ABOUT THIS TASK: Please rewrite the text of all the records below with "ログイン" swapped for "サインイン" and everything else left as it is. Leave the pictures out of your answer.

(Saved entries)
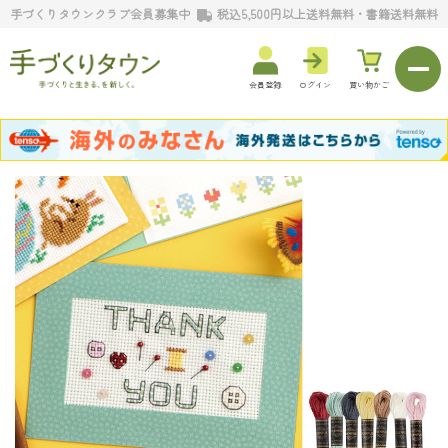
手づくりタウンクラブ会員募集中
税込5,500円以上送料無料・書籍送料無料
会員登録
ログイン
買い物かご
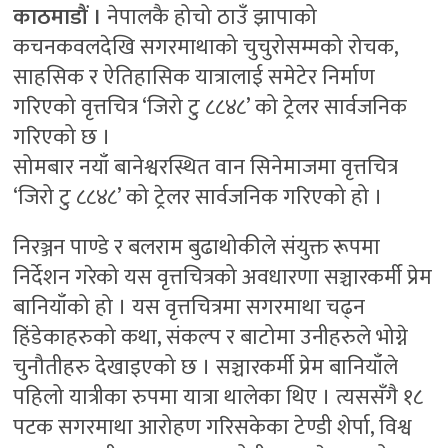
काठमाडौं ।
नेपालकै होचो ठाउँ झापाको
कचनकवलदेखि सगरमाथाको चुचुरोसम्मको रोचक,
साहसिक र ऐतिहासिक यात्रालाई समेटेर निर्माण
गरिएको वृत्तचित्र ‘जिरो टु ८८४८’ को ट्रेलर सार्वजनिक
गरिएको छ ।
सोमबार नयाँ बानेश्वरस्थित वान सिनेमाजमा वृत्तचित्र
‘जिरो टु ८८४८’ को ट्रेलर सार्वजनिक गरिएको हो ।
निरञ्जन पाण्डे र बलराम बुढाथोकीले संयुक्त रूपमा
निर्देशन गरेको यस वृत्तचित्रको अवधारणा सञ्चारकर्मी प्रेम
बानियाँको हो । यस वृत्तचित्रमा सगरमाथा चढ्न
हिंडेकाहरुको कथा, संकल्प र बाटोमा उनीहरुले भोग्ने
चुनौतीहरु देखाइएको छ । सञ्चारकर्मी प्रेम बानियाँले
पहिलो यात्रीका रुपमा यात्रा थालेका थिए । त्यससँगै १८
पटक सगरमाथा आरोहण गरिसकेका टेण्डी शेर्पा, विश्व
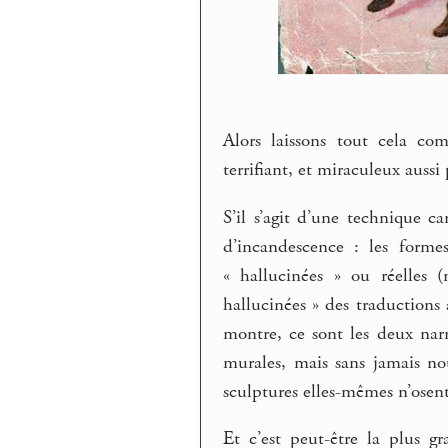
Alors laissons tout cela c
terrifiant, et miraculeux aussi 
S’il s’agit d’une technique c
d’incandescence : les forme
« hallucinées » ou réelles (
hallucinées » des traductions
montre, ce sont les deux narr
murales, mais sans jamais nou
sculptures elles-mêmes n’osent 
Et c’est peut-être la plus g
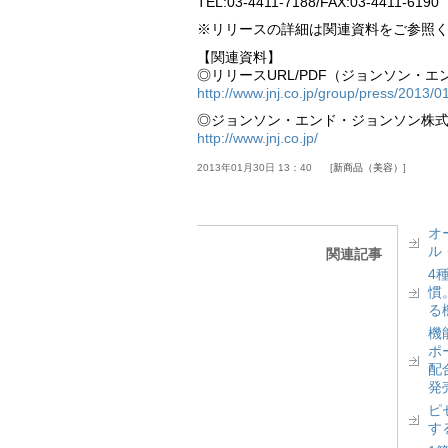
TEL:03-4411-7188/FAX:03-4411-6190
※リリースの詳細は関連資料をご参照
【関連資料】
◎リリースURL/PDF（ジョンソン・エ
http://www.jnj.co.jp/group/press/2013/0
◎ジョンソン・エンド・ジョンソン株
http://www.jnj.co.jp/
2013年01月30日 13：40
新商品（美容）
オ
ル
関連記事
4
慣
る
機
ポ
配
発
ピ
す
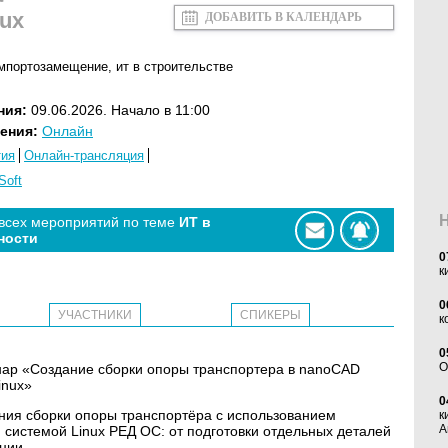
ux
ДОБАВИТЬ В КАЛЕНДАРЬ
мпортозамещение
,
ит в строительстве
ния:
09.06.2026. Начало в 11:00
ения:
Онлайн
тия
Онлайн-трансляция
Soft
 всех мероприятий по теме
ИТ в
ности
0
к
0
УЧАСТНИКИ
СПИКЕРЫ
к
0
O
бинар «Создание сборки опоры транспортера в nanoCAD
inux»
0
ния сборки опоры транспортёра с использованием
к
А
истемой Linux РЕД ОС: от подготовки отдельных деталей
ции.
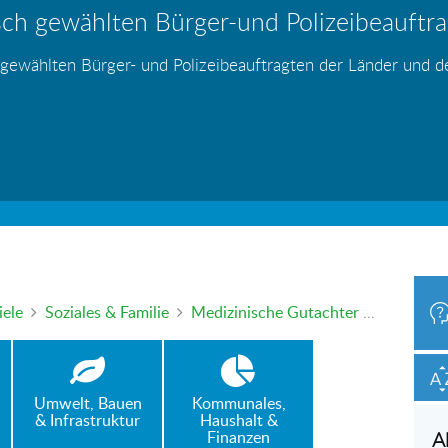
ch gewählten Bürger-und Polizeibeauftrag
hr – wer haftet für die Folgen?
 Blei - gefährlich und inzwischen auch v
änden
s
s
s
s
s
 gewählten Bürger- und Polizeibeauftragten der Länder und 
h oder mündlich an die Bürgerbeauftragte wenden. Nutzen Sie 
iele
Soziales & Familie
Medizinische Gutachter oft viele Kilometer weit entfernt
Umwelt, Bauen
Kommunales,
& Infrastruktur
Haushalt &
Finanzen
A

OUTPUT FOR THIS TASK:
手づくりタウンクラブ会員募集中
税込5,500円以上送料無料・書籍送料無料
会員登録
サインイン
買い物かご
काठमाडौं ।
नेपालकै होचो ठाउँ झापाको
कचनकवलदेखि सगरमाथाको चुचुरोसम्मको रोचक,
साहसिक र ऐतिहासिक यात्रालाई समेटेर निर्माण
गरिएको वृत्तचित्र ‘जिरो टु ८८४८’ को ट्रेलर सार्वजनिक
गरिएको छ ।
सोमबार नयाँ बानेश्वरस्थित वान सिनेमाजमा वृत्तचित्र
‘जिरो टु ८८४८’ को ट्रेलर सार्वजनिक गरिएको हो ।
निरञ्जन पाण्डे र बलराम बुढाथोकीले संयुक्त रूपमा
निर्देशन गरेको यस वृत्तचित्रको अवधारणा सञ्चारकर्मी प्रेम
बानियाँको हो । यस वृत्तचित्रमा सगरमाथा चढ्न
हिंडेकाहरुको कथा, संकल्प र बाटोमा उनीहरुले भोग्ने
चुनौतीहरु देखाइएको छ । सञ्चारकर्मी प्रेम बानियाँले
पहिलो यात्रीका रुपमा यात्रा थालेका थिए । त्यससँगै १८
पटक सगरमाथा आरोहण गरिसकेका टेण्डी शेर्पा, विश्व
Alors laissons tout cela c
terrifiant, et miraculeux aussi 
S’il s’agit d’une technique c
d’incandescence : les forme
« hallucinées » ou réelles (
hallucinées » des traductions
montre, ce sont les deux narr
murales, mais sans jamais nou
sculptures elles-mêmes n’osent 
Et c’est peut-être la plus g
TEL:03-4411-7188/FAX:03-4411-6190
※リリースの詳細は関連資料をご参照
【関連資料】
◎リリースURL/PDF（ジョンソン・エ
http://www.jnj.co.jp/group/press/2013/0
◎ジョンソン・エンド・ジョンソン株
http://www.jnj.co.jp/
2013年01月30日 13：40
新商品（美容）
オ
ル
関連記事
4
慣
る
機
ポ
配
発
ピ
す
ux
ДОБАВИТЬ В КАЛЕНДАРЬ
мпортозамещение
,
ит в строительстве
ния:
09.06.2026. Начало в 11:00
ения:
Онлайн
тия
Онлайн-трансляция
Soft
 всех мероприятий по теме
ИТ в
ности
0
к
0
УЧАСТНИКИ
СПИКЕРЫ
к
0
O
бинар «Создание сборки опоры транспортера в nanoCAD
inux»
0
ния сборки опоры транспортёра с использованием
к
А
истемой Linux РЕД ОС: от подготовки отдельных деталей
ции.
ch gewählten Bürger-und Polizeibeauftrag
hr – wer haftet für die Folgen?
 Blei - gefährlich und inzwischen auch v
änden
s
s
s
s
s
 gewählten Bürger- und Polizeibeauftragten der Länder und 
h oder mündlich an die Bürgerbeauftragte wenden. Nutzen Sie 
iele
Soziales & Familie
Medizinische Gutachter oft viele Kilometer weit entfernt
Umwelt, Bauen
Kommunales,
& Infrastruktur
Haushalt &
Finanzen
A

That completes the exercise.